- Opening Delimiter -

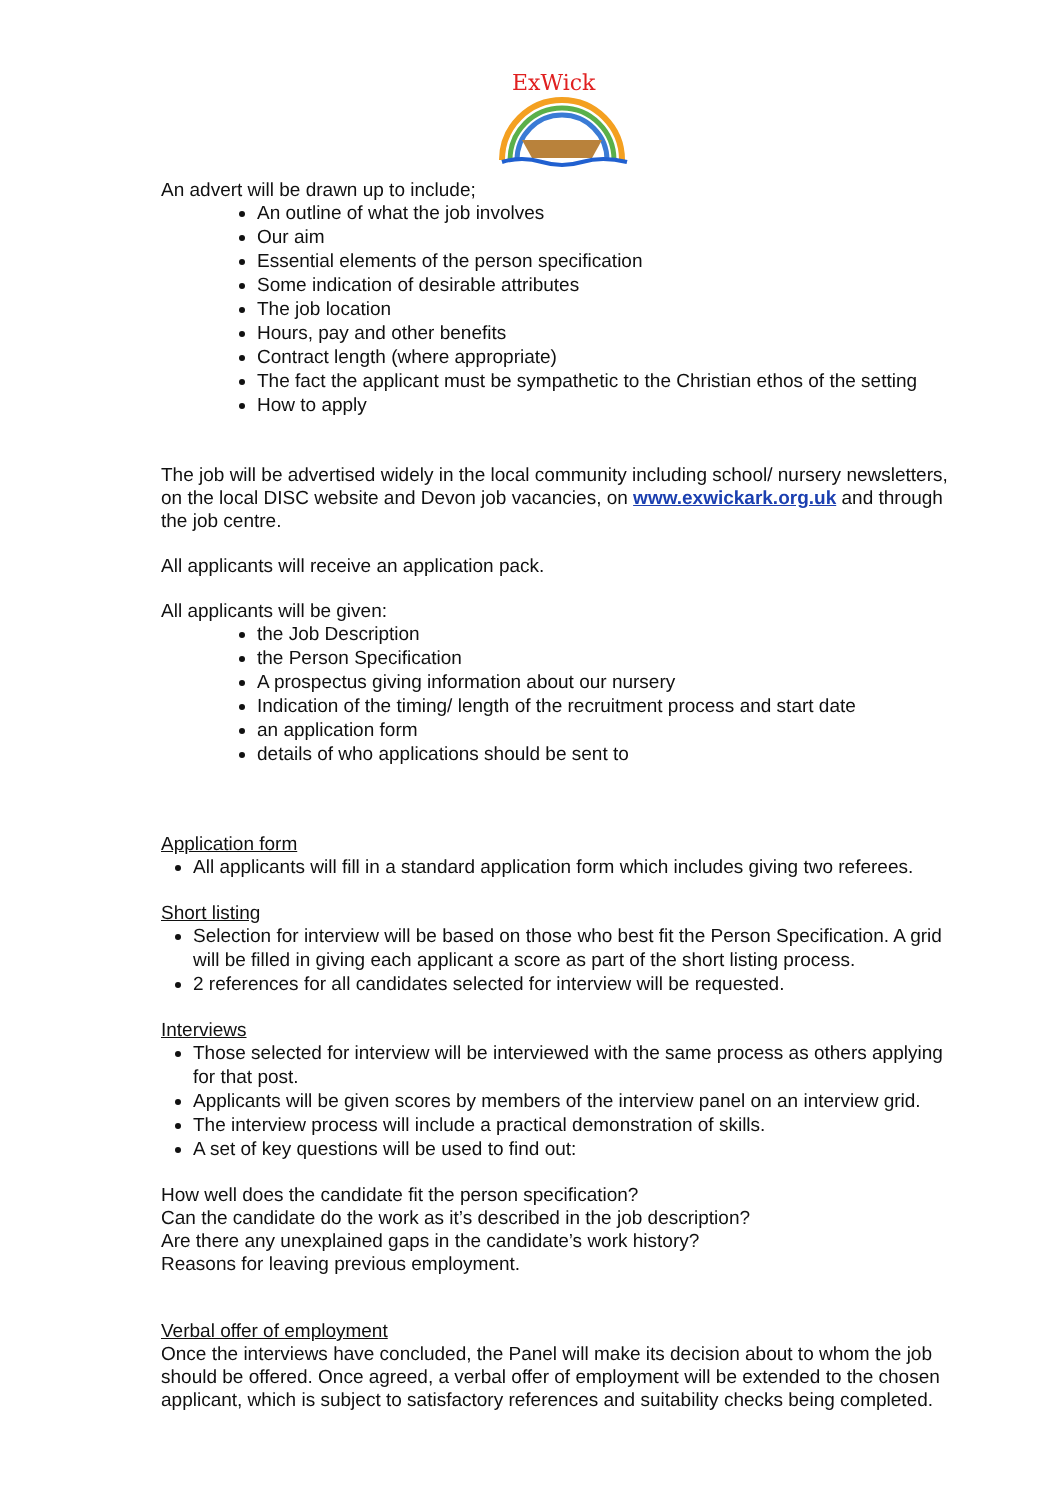ExWick
An advert will be drawn up to include;
An outline of what the job involves
Our aim
Essential elements of the person specification
Some indication of desirable attributes
The job location
Hours, pay and other benefits
Contract length (where appropriate)
The fact the applicant must be sympathetic to the Christian ethos of the setting
How to apply
The job will be advertised widely in the local community including school/ nursery newsletters, on the local DISC website and Devon job vacancies, on www.exwickark.org.uk and through the job centre.
All applicants will receive an application pack.
All applicants will be given:
the Job Description
the Person Specification
A prospectus giving information about our nursery
Indication of the timing/ length of the recruitment process and start date
an application form
details of who applications should be sent to
Application form
All applicants will fill in a standard application form which includes giving two referees.
Short listing
Selection for interview will be based on those who best fit the Person Specification. A grid will be filled in giving each applicant a score as part of the short listing process.
2 references for all candidates selected for interview will be requested.
Interviews
Those selected for interview will be interviewed with the same process as others applying for that post.
Applicants will be given scores by members of the interview panel on an interview grid.
The interview process will include a practical demonstration of skills.
A set of key questions will be used to find out:
How well does the candidate fit the person specification?
Can the candidate do the work as it’s described in the job description?
Are there any unexplained gaps in the candidate’s work history?
Reasons for leaving previous employment.
Verbal offer of employment
Once the interviews have concluded, the Panel will make its decision about to whom the job should be offered. Once agreed, a verbal offer of employment will be extended to the chosen applicant, which is subject to satisfactory references and suitability checks being completed.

- Closing Delimiter -

> **WHAT IS BEING ASKED**
Among the records above, find each line containing the string "giving" and copy it.

> **EXERCISE ANSWER**
A prospectus giving information about our nursery
All applicants will fill in a standard application form which includes giving two referees.
Selection for interview will be based on those who best fit the Person Specification. A grid will be filled in giving each applicant a score as part of the short listing process.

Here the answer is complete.